Copy every one of the records below line for line, with no changes to wording, spelling, or order.

----

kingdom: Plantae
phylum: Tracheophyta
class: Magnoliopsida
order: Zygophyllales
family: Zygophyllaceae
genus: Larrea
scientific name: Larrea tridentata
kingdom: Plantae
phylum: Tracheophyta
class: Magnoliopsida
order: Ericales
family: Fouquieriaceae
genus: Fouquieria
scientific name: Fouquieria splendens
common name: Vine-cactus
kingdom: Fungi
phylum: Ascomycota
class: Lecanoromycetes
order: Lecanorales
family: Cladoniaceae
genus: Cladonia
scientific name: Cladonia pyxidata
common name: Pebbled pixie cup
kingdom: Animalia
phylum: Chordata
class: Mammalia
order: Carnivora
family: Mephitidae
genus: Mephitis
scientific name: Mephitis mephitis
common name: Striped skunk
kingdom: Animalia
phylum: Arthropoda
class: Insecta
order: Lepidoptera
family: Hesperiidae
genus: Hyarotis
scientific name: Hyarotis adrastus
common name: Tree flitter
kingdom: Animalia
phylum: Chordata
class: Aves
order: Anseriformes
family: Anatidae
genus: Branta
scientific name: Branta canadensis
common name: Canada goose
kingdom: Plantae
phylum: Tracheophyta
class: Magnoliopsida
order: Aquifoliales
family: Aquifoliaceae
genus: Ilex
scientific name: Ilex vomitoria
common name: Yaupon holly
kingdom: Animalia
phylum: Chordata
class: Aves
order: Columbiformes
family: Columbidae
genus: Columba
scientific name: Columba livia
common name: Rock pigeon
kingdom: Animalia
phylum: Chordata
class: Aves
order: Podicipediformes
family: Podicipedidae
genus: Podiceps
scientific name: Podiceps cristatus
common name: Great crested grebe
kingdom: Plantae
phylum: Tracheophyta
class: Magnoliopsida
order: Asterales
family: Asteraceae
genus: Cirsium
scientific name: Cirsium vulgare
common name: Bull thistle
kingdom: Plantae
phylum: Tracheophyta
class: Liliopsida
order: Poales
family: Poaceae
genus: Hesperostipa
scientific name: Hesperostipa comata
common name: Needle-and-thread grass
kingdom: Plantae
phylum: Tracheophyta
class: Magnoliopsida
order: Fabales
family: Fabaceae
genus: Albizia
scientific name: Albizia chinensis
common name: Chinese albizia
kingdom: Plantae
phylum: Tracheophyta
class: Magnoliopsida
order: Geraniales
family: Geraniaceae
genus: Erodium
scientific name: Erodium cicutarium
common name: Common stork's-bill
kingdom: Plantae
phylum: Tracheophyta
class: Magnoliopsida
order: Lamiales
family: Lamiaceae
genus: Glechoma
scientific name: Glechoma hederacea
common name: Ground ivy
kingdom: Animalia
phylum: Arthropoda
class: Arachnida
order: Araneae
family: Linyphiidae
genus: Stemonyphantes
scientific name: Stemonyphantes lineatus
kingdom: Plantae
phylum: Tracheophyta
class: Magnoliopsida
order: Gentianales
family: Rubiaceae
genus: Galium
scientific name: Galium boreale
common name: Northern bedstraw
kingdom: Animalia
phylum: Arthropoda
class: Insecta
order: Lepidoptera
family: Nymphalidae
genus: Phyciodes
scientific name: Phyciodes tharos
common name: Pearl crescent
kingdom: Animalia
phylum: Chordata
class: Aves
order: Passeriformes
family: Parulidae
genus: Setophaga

----

**Complete output**
kingdom: Plantae
phylum: Tracheophyta
class: Magnoliopsida
order: Zygophyllales
family: Zygophyllaceae
genus: Larrea
scientific name: Larrea tridentata
kingdom: Plantae
phylum: Tracheophyta
class: Magnoliopsida
order: Ericales
family: Fouquieriaceae
genus: Fouquieria
scientific name: Fouquieria splendens
common name: Vine-cactus
kingdom: Fungi
phylum: Ascomycota
class: Lecanoromycetes
order: Lecanorales
family: Cladoniaceae
genus: Cladonia
scientific name: Cladonia pyxidata
common name: Pebbled pixie cup
kingdom: Animalia
phylum: Chordata
class: Mammalia
order: Carnivora
family: Mephitidae
genus: Mephitis
scientific name: Mephitis mephitis
common name: Striped skunk
kingdom: Animalia
phylum: Arthropoda
class: Insecta
order: Lepidoptera
family: Hesperiidae
genus: Hyarotis
scientific name: Hyarotis adrastus
common name: Tree flitter
kingdom: Animalia
phylum: Chordata
class: Aves
order: Anseriformes
family: Anatidae
genus: Branta
scientific name: Branta canadensis
common name: Canada goose
kingdom: Plantae
phylum: Tracheophyta
class: Magnoliopsida
order: Aquifoliales
family: Aquifoliaceae
genus: Ilex
scientific name: Ilex vomitoria
common name: Yaupon holly
kingdom: Animalia
phylum: Chordata
class: Aves
order: Columbiformes
family: Columbidae
genus: Columba
scientific name: Columba livia
common name: Rock pigeon
kingdom: Animalia
phylum: Chordata
class: Aves
order: Podicipediformes
family: Podicipedidae
genus: Podiceps
scientific name: Podiceps cristatus
common name: Great crested grebe
kingdom: Plantae
phylum: Tracheophyta
class: Magnoliopsida
order: Asterales
family: Asteraceae
genus: Cirsium
scientific name: Cirsium vulgare
common name: Bull thistle
kingdom: Plantae
phylum: Tracheophyta
class: Liliopsida
order: Poales
family: Poaceae
genus: Hesperostipa
scientific name: Hesperostipa comata
common name: Needle-and-thread grass
kingdom: Plantae
phylum: Tracheophyta
class: Magnoliopsida
order: Fabales
family: Fabaceae
genus: Albizia
scientific name: Albizia chinensis
common name: Chinese albizia
kingdom: Plantae
phylum: Tracheophyta
class: Magnoliopsida
order: Geraniales
family: Geraniaceae
genus: Erodium
scientific name: Erodium cicutarium
common name: Common stork's-bill
kingdom: Plantae
phylum: Tracheophyta
class: Magnoliopsida
order: Lamiales
family: Lamiaceae
genus: Glechoma
scientific name: Glechoma hederacea
common name: Ground ivy
kingdom: Animalia
phylum: Arthropoda
class: Arachnida
order: Araneae
family: Linyphiidae
genus: Stemonyphantes
scientific name: Stemonyphantes lineatus
kingdom: Plantae
phylum: Tracheophyta
class: Magnoliopsida
order: Gentianales
family: Rubiaceae
genus: Galium
scientific name: Galium boreale
common name: Northern bedstraw
kingdom: Animalia
phylum: Arthropoda
class: Insecta
order: Lepidoptera
family: Nymphalidae
genus: Phyciodes
scientific name: Phyciodes tharos
common name: Pearl crescent
kingdom: Animalia
phylum: Chordata
class: Aves
order: Passeriformes
family: Parulidae
genus: Setophaga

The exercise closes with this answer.